RETOUR SUR 68
Le syndic de Lausanne dragué par le poly de Zurich
Beaucoup d’élèves romands de la deuxième moitié du XXe siècle se souviennent de leur «Chevallaz», soit de leur manuel d’Histoire générale de 1789 à nos jours,
dont la première édition a paru chez Payot en 1957, sous la plume du syndic de Lausanne et futur conseiller fédéral Georges-André Chevallaz. Ouvrage utilisé pendant trente ans dans l’enseignement mais très critiqué pour son approche, parce que constitué d’une accumulation de faits dépourvus de perspective historique, au service des seuls mythes fondateurs de la Suisse, notamment.
Mais dix ans plus tard, en 1968, on n’en est pas encore à ces critiques-là. Aussi est-ce un véritable cri de joie que pousse Franck Jotterand, le très estimé rédacteur en chef de la Gazette littéraire, le 3 août, lorsqu’il écrit que «l’Ecole polytechnique de Zurich témoigne» d’une belle volonté en appelant le politicien radical à donner des cours aux étudiants d’outre-Sa- rine. Pour lui, «ouvrir l’enseignement à des personnalités dont la carrière s’est faite en partie hors du circuit universitaire», c’est considérer, en l’occurrence, que «la politique peut être utile pour l’explication de la société contemporaine».
D’ailleurs, lors des obsèques de Georges-André Chevallaz à la cathédrale de Lausanne en 2002, «les avis étaient unanimes pour saluer la mémoire d’un homme de convictions», comme l’avait notamment exprimé Claude Frey, son secrétaire de 1972 à 1975. «Il réunissait des qualités rares, avait-il ajouté, comme le courage, la ténacité et une incroyable capacité de travail.» Le conseiller national neuchâtelois se souvenait également d’un Chevallaz doué d’ubiquité, présidant certaines séances d’une main tout en rédigeant un article de journal de l’autre.
«Sortir de l’isolement»
L’homme impressionnait, c’est indéniable. Même un Jotterand – pourtant d’un autre bord politique – qui juge aussi qu’«à l’heure où l’on réclame des réformes profondes», cet exemple de traversée de la barrière de rösti «pourrait être adopté par des universités suisses». L’alma mater, selon lui, «sortirait de son isolement», elle aurait enfin une chance d’échapper aux scléroses dont on l’accuse depuis les révoltes de Mai et de devenir «un des centres essentiels de la vie moderne, sous toutes ses formes, […] un lieu de culture autant que d’enseignement». On pourrait «imaginer ainsi que des écrivains, des musiciens, des hommes de théâtre et de cinéma, des artistes soient appelés à diriger des séminaires libres».

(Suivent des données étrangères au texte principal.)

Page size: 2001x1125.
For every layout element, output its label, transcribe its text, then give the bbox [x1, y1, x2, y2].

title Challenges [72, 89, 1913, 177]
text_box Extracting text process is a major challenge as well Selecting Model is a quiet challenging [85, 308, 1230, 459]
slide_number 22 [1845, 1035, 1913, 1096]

Et d’élargir encore le champ à d’autres domaines. La Gazette propose d’engager des ouvriers dans pareille tâche, qui «en apprendraient autant à des étudiants en sciences économiques qu’un directeur d’usine». Un médecin de campagne pourrait aussi «raconter à des candidats en médecine quels sont ses problèmes», une manière de lier «la théorie à la réalité». Tout comme «un sculpteur d’avantgarde» provoquerait «des discussions aussi utiles qu’un vieux routier de l’Institut».
Ces principes une fois acquis et une plus grande ouverture de l’esprit académique réclamée par tous réalisée, «la question se poserait de la liaison de l’université avec les Conservatoires de musique et d’art dramatique, et des institutions telles que la Cinémathèque suisse». Ces voeux ont été en partie exaucés depuis un demi-siècle, mais «le Chevallaz», lui, s’il figure encore dans quelques bibliothèques poussiéreuses, n’a vraiment plus du tout sa place dans les établissements scolaires de Suisse romande.